What is needed ▸
The entries below contain a stretch that opens with the line containing "ring mcp: (317, 235)" and closes with the line containing "pinky pip: (476, 331)"; set down that stretch exactly, both ends included, and nothing else.

Named joint coordinates
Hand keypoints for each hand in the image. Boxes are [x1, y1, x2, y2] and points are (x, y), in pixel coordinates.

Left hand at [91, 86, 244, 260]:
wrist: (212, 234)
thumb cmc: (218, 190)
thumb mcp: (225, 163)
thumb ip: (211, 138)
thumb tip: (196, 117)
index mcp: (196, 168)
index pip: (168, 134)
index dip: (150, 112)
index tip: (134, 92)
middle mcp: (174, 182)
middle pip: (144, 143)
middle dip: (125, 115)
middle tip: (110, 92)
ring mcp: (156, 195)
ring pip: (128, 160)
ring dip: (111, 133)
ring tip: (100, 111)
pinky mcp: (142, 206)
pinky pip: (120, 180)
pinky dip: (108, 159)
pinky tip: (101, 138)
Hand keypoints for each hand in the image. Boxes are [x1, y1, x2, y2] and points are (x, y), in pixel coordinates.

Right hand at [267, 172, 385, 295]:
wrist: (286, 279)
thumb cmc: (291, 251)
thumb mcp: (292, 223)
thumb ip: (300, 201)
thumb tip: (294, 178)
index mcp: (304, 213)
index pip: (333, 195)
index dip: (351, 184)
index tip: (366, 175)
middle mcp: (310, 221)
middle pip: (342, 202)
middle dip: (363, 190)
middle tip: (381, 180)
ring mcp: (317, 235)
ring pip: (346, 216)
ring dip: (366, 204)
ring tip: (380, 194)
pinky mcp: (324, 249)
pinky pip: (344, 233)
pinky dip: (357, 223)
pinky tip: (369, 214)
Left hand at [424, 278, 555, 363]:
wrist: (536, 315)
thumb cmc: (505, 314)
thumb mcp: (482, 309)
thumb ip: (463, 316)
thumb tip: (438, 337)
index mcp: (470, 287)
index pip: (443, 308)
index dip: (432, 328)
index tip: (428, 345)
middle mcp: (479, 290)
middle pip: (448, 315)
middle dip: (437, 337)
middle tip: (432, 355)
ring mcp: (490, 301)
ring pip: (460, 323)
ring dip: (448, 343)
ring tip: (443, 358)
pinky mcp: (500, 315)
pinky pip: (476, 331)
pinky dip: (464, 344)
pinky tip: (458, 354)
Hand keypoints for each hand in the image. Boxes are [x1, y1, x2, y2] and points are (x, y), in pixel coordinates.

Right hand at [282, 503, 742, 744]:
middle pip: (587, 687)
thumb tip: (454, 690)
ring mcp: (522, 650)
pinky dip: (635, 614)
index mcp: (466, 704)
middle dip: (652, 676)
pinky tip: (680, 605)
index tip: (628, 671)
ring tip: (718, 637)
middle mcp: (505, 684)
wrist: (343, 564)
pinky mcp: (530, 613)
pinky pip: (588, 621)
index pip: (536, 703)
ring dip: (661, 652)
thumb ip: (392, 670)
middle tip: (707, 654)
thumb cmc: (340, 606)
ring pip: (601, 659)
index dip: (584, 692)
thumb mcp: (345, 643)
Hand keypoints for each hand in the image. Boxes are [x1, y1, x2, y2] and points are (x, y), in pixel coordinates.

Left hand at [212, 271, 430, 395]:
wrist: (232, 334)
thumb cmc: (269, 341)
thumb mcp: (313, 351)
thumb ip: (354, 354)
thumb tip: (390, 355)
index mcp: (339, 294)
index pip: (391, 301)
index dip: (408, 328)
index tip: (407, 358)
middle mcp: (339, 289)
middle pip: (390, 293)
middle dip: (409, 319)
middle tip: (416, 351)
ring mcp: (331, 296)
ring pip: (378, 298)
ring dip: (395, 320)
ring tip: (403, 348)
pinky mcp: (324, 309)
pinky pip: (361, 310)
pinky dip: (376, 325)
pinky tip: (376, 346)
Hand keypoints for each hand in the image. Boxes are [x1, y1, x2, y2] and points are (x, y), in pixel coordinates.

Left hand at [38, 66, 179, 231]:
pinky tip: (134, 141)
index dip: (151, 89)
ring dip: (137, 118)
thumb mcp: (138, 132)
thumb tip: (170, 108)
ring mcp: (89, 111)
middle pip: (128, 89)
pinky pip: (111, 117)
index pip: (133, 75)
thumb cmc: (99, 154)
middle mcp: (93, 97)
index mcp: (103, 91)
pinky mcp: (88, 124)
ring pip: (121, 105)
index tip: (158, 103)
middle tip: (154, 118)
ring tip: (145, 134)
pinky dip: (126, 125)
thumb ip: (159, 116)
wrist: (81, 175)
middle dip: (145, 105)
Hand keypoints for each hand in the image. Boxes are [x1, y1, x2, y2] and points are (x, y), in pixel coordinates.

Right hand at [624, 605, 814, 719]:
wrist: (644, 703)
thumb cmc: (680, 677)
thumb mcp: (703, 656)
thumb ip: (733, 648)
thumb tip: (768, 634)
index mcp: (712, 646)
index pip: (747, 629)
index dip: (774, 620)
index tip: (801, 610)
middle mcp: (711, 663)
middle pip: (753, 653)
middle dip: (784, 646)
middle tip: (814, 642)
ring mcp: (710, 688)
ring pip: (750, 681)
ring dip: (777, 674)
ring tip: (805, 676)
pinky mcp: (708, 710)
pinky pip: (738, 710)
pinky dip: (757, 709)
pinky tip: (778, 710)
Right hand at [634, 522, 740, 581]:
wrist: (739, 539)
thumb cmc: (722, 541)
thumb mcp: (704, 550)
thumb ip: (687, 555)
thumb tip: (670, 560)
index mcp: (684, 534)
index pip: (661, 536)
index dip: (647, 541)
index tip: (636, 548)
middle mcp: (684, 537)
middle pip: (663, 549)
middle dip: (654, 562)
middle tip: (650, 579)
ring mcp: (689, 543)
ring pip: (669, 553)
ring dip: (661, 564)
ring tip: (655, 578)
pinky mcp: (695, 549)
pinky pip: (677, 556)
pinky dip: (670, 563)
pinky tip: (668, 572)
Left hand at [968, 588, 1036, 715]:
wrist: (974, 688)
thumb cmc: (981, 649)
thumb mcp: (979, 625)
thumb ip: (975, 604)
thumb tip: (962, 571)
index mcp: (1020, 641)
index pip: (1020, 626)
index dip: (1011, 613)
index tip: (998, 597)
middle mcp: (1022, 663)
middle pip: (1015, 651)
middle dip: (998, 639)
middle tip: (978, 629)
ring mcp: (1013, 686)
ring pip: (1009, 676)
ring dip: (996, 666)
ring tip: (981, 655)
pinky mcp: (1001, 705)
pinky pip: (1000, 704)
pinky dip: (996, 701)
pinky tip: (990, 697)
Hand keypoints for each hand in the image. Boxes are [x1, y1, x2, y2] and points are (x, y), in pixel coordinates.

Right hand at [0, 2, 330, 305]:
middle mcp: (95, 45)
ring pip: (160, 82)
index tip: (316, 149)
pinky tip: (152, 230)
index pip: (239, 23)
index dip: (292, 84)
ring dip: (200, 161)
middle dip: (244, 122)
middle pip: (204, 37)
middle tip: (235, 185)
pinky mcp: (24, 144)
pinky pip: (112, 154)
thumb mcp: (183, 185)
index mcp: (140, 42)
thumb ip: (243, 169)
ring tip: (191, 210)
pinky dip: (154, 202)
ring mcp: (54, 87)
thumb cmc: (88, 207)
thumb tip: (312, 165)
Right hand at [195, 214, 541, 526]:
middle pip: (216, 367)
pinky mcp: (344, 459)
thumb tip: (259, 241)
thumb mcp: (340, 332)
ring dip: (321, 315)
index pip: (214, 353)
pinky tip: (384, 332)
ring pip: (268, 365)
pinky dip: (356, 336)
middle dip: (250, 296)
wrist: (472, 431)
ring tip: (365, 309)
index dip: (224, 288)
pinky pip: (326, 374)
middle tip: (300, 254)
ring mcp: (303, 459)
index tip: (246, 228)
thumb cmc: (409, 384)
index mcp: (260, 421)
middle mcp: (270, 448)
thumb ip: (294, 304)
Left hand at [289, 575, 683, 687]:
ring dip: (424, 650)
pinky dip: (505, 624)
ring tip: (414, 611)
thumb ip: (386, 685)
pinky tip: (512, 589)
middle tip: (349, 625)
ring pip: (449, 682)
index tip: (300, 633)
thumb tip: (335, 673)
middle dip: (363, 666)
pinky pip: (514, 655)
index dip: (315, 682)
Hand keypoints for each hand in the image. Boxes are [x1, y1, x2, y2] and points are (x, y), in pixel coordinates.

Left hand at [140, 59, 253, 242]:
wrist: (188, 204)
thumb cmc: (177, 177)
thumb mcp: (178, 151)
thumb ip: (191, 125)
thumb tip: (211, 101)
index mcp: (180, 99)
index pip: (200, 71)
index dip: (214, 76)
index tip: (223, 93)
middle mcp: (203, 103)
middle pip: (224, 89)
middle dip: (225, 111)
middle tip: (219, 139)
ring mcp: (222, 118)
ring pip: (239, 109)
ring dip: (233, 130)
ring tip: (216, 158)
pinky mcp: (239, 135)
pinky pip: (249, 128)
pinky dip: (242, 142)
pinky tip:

Result of this task ▸
ring mcp: (317, 235)
ring pip: (346, 216)
ring dip: (366, 204)
ring tip: (380, 194)
pinky mcp: (324, 249)
pinky pip: (344, 233)
pinky dip: (357, 223)
pinky tip: (369, 214)
Left hand at [424, 278, 555, 363]:
wrist: (536, 315)
thumb cmc: (505, 314)
thumb mcp: (482, 309)
thumb ip: (463, 316)
thumb tip: (438, 337)
index mcp: (470, 287)
index pip: (443, 308)
index dip: (432, 328)
index tip: (428, 345)
middle mcp: (479, 290)
middle pip: (448, 315)
middle dip: (437, 337)
middle tip: (432, 355)
ring mcp: (490, 301)
ring pip: (460, 323)
ring dip: (448, 343)
ring tip: (443, 358)
pinky mcp: (500, 315)
pinky pip: (476, 331)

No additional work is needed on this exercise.